Allocating is trivial, iterate through the list of blocks and allocate from first available, freeing is also trivial, the additional check you have to do is the find the block from which this is allocated and then update the head pointer. (note, you'll need to use either placement new or override the operator new/delete in T - there are ways around this, google is your friend)
The "static" I believe implies a singleton memory pool for all objects of type T. The downside is that for each T you have to have a separate memory pool. You could be smart, and have a single object that manages pools of different size (using an array of pointers to pool objects where the index is the size of the object for example).

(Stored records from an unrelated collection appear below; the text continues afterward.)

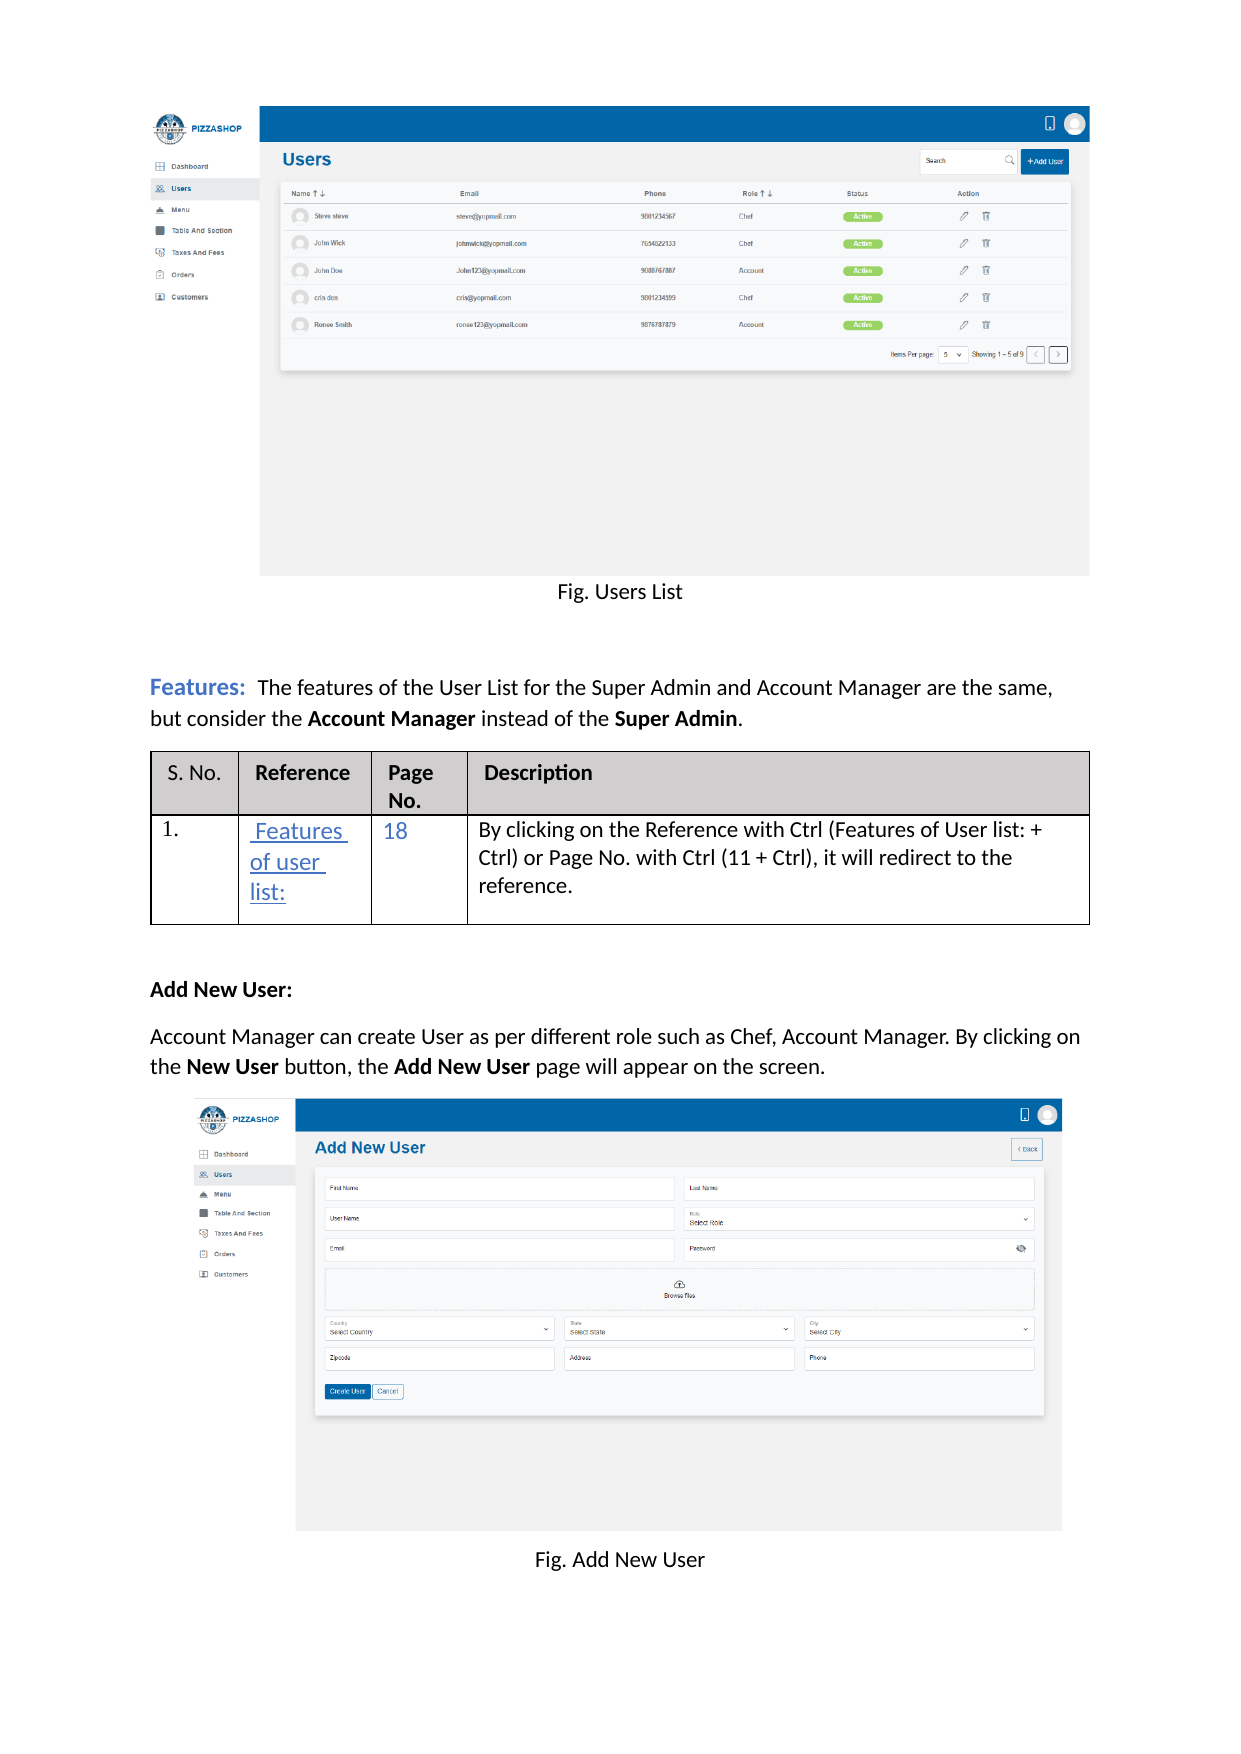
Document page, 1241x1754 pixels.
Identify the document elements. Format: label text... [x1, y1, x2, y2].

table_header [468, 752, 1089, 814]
text Fig. Users List [150, 576, 1090, 605]
text Fig. Add New User [150, 1545, 1090, 1573]
picture [150, 106, 1090, 576]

The whole point of the previous paragraph is to outline exactly how complex this is, and like RC says above, be sure you need it before you do it - as it is likely to introduce more pain than may be necessary!
2.
If the STL allocator meets your needs, use it, it's designed by some very smart people who know what they are doing - however it is for the generic case and if you know how your objects are allocated, you could make the above perform faster.
3.
You need to be able to allocate memory somehow (hardware support or some sort of HAL - whatever) - else I'm not sure how your program would work?
4.
The regular malloc/new does a lot more stuff under the covers (google is your friend, my answer is already an essay!) The simple allocator I describe above isn't re-entrant, of course you could wrap it with a mutex to provide a bit of cover, and even then, I would hazard that the simple allocator would perform orders of magnitude faster than normal malloc/free.
But if you're at this stage of optimization - presumably you've exhausted the possibility of optimizing your algorithms and data structure usage?